▶ [To do] Up to and including the line with "analysis of benign", copy the records below exactly from their first line.

= = = =

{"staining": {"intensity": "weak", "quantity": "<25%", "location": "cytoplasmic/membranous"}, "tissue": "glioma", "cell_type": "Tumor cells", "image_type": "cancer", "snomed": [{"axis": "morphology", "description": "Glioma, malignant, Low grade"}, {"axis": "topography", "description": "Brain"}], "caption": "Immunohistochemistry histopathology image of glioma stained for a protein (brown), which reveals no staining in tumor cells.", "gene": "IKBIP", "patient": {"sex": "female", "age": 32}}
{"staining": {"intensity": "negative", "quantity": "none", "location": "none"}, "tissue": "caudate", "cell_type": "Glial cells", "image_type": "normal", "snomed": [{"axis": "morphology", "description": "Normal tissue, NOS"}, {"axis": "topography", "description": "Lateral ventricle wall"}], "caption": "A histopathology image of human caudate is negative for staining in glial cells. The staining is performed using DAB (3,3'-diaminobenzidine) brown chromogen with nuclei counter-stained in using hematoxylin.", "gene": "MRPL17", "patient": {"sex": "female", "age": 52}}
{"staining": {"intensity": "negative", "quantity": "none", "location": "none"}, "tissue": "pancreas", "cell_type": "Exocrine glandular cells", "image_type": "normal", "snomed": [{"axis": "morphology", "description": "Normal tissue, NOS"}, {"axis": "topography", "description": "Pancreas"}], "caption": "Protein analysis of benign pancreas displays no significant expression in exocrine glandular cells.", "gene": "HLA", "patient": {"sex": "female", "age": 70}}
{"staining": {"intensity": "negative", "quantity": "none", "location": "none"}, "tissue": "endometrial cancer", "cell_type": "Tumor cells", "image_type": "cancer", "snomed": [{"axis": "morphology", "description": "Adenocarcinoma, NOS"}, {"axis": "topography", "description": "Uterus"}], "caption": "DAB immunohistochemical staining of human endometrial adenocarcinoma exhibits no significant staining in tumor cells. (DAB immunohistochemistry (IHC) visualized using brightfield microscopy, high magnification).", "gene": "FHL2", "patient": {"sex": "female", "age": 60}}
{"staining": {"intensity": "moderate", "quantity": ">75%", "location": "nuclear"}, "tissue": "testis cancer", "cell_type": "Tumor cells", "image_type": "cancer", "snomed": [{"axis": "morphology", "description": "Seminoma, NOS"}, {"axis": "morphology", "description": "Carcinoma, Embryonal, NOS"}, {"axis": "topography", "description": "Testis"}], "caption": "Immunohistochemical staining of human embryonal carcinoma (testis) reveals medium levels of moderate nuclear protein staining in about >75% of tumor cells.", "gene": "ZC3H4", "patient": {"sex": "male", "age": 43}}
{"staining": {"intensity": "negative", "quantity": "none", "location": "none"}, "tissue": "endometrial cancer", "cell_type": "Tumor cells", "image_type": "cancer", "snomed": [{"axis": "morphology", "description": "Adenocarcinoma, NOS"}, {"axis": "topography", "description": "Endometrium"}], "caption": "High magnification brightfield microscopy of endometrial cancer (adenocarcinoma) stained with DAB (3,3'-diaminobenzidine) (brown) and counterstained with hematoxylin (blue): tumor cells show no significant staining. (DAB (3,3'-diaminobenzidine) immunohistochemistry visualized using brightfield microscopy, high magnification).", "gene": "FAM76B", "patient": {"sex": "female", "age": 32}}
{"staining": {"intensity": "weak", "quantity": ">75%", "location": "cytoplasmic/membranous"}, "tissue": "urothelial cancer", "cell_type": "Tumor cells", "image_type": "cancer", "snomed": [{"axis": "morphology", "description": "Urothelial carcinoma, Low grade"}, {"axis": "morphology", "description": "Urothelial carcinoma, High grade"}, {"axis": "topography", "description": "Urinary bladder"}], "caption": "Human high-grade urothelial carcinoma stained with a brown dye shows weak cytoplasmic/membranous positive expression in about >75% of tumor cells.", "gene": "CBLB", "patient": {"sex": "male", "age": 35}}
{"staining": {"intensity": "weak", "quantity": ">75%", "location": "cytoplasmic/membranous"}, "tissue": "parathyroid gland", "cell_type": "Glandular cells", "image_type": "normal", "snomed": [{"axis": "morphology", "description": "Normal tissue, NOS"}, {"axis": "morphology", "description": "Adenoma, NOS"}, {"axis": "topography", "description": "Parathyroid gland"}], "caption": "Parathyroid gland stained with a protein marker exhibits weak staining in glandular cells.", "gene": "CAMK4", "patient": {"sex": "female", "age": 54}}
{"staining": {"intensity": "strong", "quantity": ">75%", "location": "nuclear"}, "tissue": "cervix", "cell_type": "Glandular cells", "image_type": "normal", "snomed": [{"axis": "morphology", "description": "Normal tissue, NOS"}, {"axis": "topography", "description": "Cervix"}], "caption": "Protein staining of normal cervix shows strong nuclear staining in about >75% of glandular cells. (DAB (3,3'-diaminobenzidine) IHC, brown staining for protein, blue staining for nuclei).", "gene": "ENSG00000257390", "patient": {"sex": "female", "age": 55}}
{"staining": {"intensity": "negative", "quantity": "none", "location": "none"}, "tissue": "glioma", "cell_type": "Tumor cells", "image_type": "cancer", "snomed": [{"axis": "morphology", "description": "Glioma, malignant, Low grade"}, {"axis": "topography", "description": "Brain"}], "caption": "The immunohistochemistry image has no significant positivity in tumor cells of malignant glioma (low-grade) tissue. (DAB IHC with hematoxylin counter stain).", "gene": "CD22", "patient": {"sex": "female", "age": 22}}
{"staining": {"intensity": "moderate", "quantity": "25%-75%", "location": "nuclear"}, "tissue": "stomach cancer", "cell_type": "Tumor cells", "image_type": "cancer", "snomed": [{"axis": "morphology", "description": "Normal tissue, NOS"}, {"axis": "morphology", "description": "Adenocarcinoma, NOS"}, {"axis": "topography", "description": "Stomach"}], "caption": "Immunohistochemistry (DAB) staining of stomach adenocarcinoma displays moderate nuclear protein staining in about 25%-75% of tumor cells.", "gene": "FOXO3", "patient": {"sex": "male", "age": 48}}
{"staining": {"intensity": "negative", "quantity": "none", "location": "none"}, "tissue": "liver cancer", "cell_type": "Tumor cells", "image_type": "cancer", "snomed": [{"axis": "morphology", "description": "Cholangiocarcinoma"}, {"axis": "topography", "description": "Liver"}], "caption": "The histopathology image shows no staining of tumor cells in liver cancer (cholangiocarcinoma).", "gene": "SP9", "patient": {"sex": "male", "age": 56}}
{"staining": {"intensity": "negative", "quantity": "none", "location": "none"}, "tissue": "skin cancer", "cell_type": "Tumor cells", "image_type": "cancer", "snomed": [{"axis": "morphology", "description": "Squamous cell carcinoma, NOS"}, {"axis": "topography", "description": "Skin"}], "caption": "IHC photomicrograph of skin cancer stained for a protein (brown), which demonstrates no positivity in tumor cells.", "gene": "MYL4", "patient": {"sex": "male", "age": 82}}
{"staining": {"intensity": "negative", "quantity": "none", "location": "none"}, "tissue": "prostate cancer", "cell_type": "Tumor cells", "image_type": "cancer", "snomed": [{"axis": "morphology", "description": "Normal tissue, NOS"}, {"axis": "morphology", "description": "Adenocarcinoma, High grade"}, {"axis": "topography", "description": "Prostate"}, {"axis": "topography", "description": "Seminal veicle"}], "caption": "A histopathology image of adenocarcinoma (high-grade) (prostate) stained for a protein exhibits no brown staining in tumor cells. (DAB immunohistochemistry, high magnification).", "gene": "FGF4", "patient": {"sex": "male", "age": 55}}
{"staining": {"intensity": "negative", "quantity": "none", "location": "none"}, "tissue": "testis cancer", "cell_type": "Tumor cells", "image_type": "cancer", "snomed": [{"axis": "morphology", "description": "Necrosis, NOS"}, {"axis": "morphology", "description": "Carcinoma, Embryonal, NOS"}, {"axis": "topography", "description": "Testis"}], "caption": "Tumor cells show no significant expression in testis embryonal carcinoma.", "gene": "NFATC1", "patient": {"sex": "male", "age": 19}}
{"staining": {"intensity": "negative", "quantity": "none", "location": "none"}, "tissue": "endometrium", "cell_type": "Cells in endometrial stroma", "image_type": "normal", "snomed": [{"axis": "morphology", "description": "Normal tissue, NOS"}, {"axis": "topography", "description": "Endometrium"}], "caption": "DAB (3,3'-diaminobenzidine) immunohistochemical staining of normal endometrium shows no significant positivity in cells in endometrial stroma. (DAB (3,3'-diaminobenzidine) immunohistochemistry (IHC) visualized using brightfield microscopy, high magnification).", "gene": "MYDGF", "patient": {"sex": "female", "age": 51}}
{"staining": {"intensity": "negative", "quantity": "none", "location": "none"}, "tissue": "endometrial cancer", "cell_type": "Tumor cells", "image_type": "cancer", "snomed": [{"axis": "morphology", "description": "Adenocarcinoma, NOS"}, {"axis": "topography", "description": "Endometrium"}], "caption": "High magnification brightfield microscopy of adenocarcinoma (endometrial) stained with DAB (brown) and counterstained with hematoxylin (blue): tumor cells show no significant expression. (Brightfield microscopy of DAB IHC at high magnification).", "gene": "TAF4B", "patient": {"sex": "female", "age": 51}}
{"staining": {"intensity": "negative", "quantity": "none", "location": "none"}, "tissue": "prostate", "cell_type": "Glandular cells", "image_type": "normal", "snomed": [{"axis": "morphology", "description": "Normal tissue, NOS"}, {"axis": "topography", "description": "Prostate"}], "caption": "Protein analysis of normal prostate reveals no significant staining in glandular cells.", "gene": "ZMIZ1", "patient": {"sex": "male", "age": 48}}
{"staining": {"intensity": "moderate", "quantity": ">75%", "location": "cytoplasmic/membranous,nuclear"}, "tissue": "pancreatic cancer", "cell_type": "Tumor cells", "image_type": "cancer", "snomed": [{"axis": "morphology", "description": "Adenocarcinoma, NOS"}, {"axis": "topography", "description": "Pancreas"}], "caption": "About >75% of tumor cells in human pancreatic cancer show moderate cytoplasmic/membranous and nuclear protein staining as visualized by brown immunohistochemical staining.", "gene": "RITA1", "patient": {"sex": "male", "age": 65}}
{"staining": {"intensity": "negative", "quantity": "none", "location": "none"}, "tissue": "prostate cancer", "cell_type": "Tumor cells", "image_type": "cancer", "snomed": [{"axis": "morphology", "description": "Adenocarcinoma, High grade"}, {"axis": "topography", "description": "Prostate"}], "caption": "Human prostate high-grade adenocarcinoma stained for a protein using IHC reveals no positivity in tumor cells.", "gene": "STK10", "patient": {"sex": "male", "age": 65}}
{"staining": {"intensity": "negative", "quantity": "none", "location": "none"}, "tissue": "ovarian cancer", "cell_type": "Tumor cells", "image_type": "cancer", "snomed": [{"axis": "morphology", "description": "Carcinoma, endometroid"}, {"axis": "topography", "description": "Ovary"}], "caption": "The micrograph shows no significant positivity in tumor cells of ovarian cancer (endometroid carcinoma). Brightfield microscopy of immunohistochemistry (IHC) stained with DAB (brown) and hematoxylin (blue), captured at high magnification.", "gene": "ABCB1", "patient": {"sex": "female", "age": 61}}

= = = =

▶ [Answer]
{"staining": {"intensity": "weak", "quantity": "<25%", "location": "cytoplasmic/membranous"}, "tissue": "glioma", "cell_type": "Tumor cells", "image_type": "cancer", "snomed": [{"axis": "morphology", "description": "Glioma, malignant, Low grade"}, {"axis": "topography", "description": "Brain"}], "caption": "Immunohistochemistry histopathology image of glioma stained for a protein (brown), which reveals no staining in tumor cells.", "gene": "IKBIP", "patient": {"sex": "female", "age": 32}}
{"staining": {"intensity": "negative", "quantity": "none", "location": "none"}, "tissue": "caudate", "cell_type": "Glial cells", "image_type": "normal", "snomed": [{"axis": "morphology", "description": "Normal tissue, NOS"}, {"axis": "topography", "description": "Lateral ventricle wall"}], "caption": "A histopathology image of human caudate is negative for staining in glial cells. The staining is performed using DAB (3,3'-diaminobenzidine) brown chromogen with nuclei counter-stained in using hematoxylin.", "gene": "MRPL17", "patient": {"sex": "female", "age": 52}}
{"staining": {"intensity": "negative", "quantity": "none", "location": "none"}, "tissue": "pancreas", "cell_type": "Exocrine glandular cells", "image_type": "normal", "snomed": [{"axis": "morphology", "description": "Normal tissue, NOS"}, {"axis": "topography", "description": "Pancreas"}], "caption": "Protein analysis of benign pancreas displays no significant expression in exocrine glandular cells.", "gene": "HLA", "patient": {"sex": "female", "age": 70}}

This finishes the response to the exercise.